Crop-residue burning
The seasonal burning of crop residue is a major contributor to the dense winter smog that blankets Punjab. A 2020 report by FAO, R-SMOG, estimated that crop burning is responsible for 25% of air pollutant emissions in Punjab (Pakistan) during peak season.1 As confirmed by NASA, every November, satellites detect large numbers of smoke plumes as farmers in the Punjab region use fire as a fast, inexpensive way to clear fields after the rice harvest. The influx of smoke, combined with meteorological conditions like temperature inversions that trap pollution, leads to a sharp deterioration of air quality.
This phenomenon was particularly severe in 2024. On November 3, satellite imagery captured a thick blanket of smoke streaming from thousands of small fires across the region. Air quality sensors in Lahore recorded hazardous PM2.5 levels on multiple days, prompting school closures and partial lockdowns.
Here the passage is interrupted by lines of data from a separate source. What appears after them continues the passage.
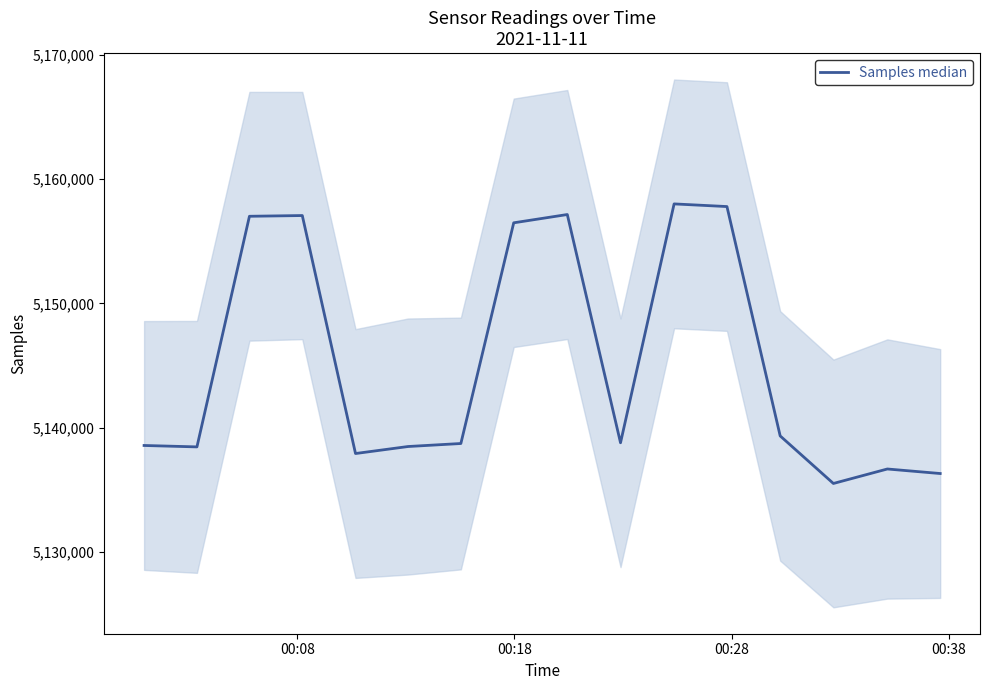

Count the number of values greater than 5138781.

7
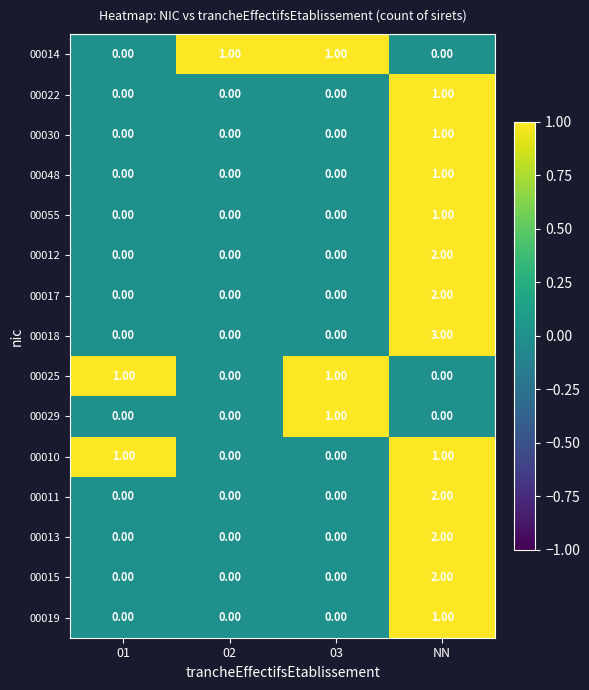

How many distinct data groups are displayed?

15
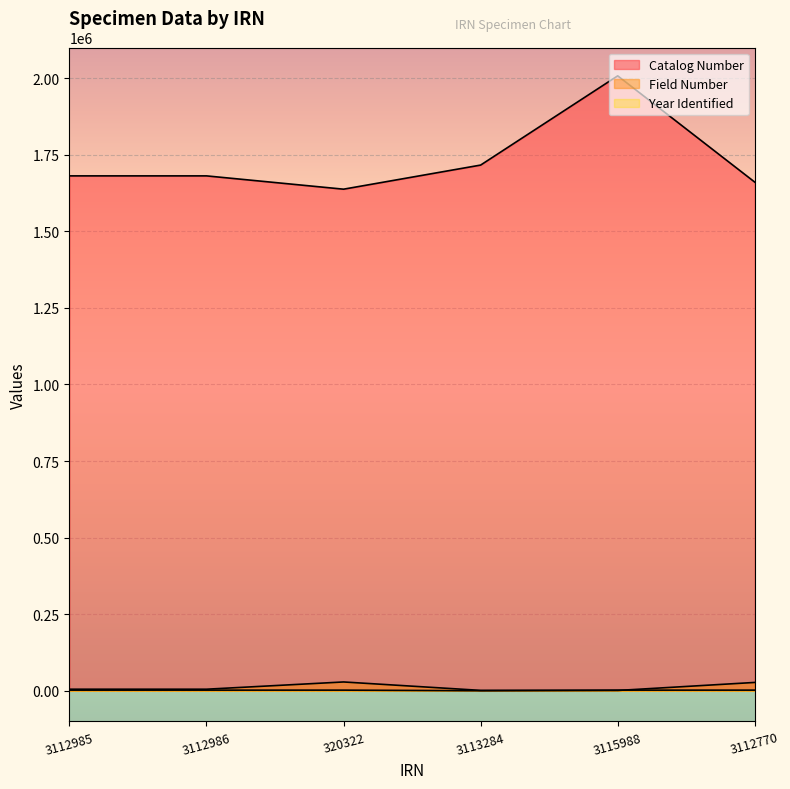

True or false: Field Number has a value of 43224 at 3112770.

False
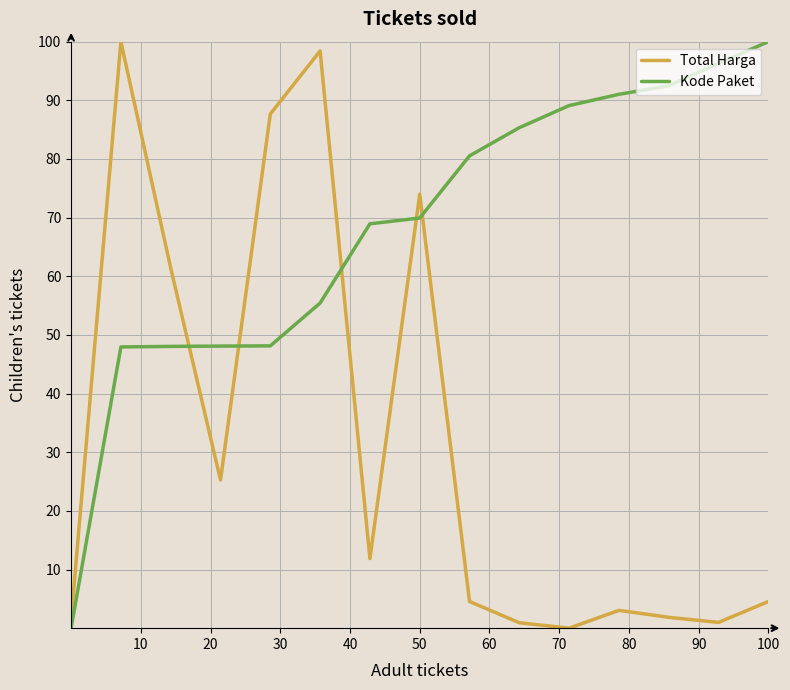

What is the greatest value displayed?

100.0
However, as NASA scientists explain, smoke from crop fires is not the only contributor to the haze. A toxic mix of urban emissions, from vehicles, industry, and waste burning, combines with the agricultural smoke and is trapped between the Himalayas and the Vindhya Range, creating the catastrophic smog episodes. Based on satellite data, NASA scientists projected that between 15,500 and 18,500 fires would be detected in the region in 2024, a higher number than in most recent years. The lack of effective rural air quality monitoring remains a critical knowledge gap, hindering the development of policies that promote sustainable agricultural practices and provide farmers with viable alternatives to burning.
Household air pollution
Household air pollution is another understudied crisis in Pakistan. The majority of households, particularly in rural and low-income urban areas, lack access to clean cooking fuels. Limited natural gas connections and the unaffordability of LPG force millions to rely on the indoor burning of biomass, such as wood, animal dung, and crop waste, for cooking and heating. This practice releases a toxic mix of particulate matter and other pollutants directly into the living space, leading to severe health impacts, particularly for women and children who are most exposed.7 A recent study in The Lancet highlighted that by curbing solid biofuel combustion, Pakistan could achieve a 13–21% greater reduction in health costs compared to relative improvements in air quality from other sources, underscoring the immense public health return on investment from addressing this sector.8
Open burning of waste
Across Pakistan’s cities, a significant portion of municipal solid waste is not collected or managed safely. This leads to the widespread practice of open waste burning, both at large dump sites and on neighbourhood street corners. This uncontrolled combustion releases a hazardous cocktail of pollutants, including dioxins, furans, and black carbon. Effective solutions require a systemic transformation in waste management, applying the principles of reduce, reuse, and recycle. This includes empowering the informal sector of waste pickers, ensuring effective and consistent waste removal, and investing in modern, sanitary landfill management to prevent fires and environmental contamination.
A path forward
This inventory challenges the narrative that air pollution is an intractable issue or driven primarily by forces beyond Pakistan’s control. It proves that the sources are local, measurable, and—most importantly—actionable. The science is now established, the primary sources are identified, and the technological solutions are well-understood. With this evidence as a foundation, a future with cleaner, healthier air for all Pakistanis is within reach, requiring only the political will to transform this science into clean, breathable air for Pakistan.
A note on methodology and data
This report uses the 2021 calendar year as the baseline for the emissions inventory, representing the most recent year with complete, verifiable activity data across all sectors at the time of analysis.
The analysis of daily air quality compliance (number of clean vs. hazardous days) uses realtime monitoring data from the PAQI network for the 2024 calendar year to reflect the most current state of public exposure.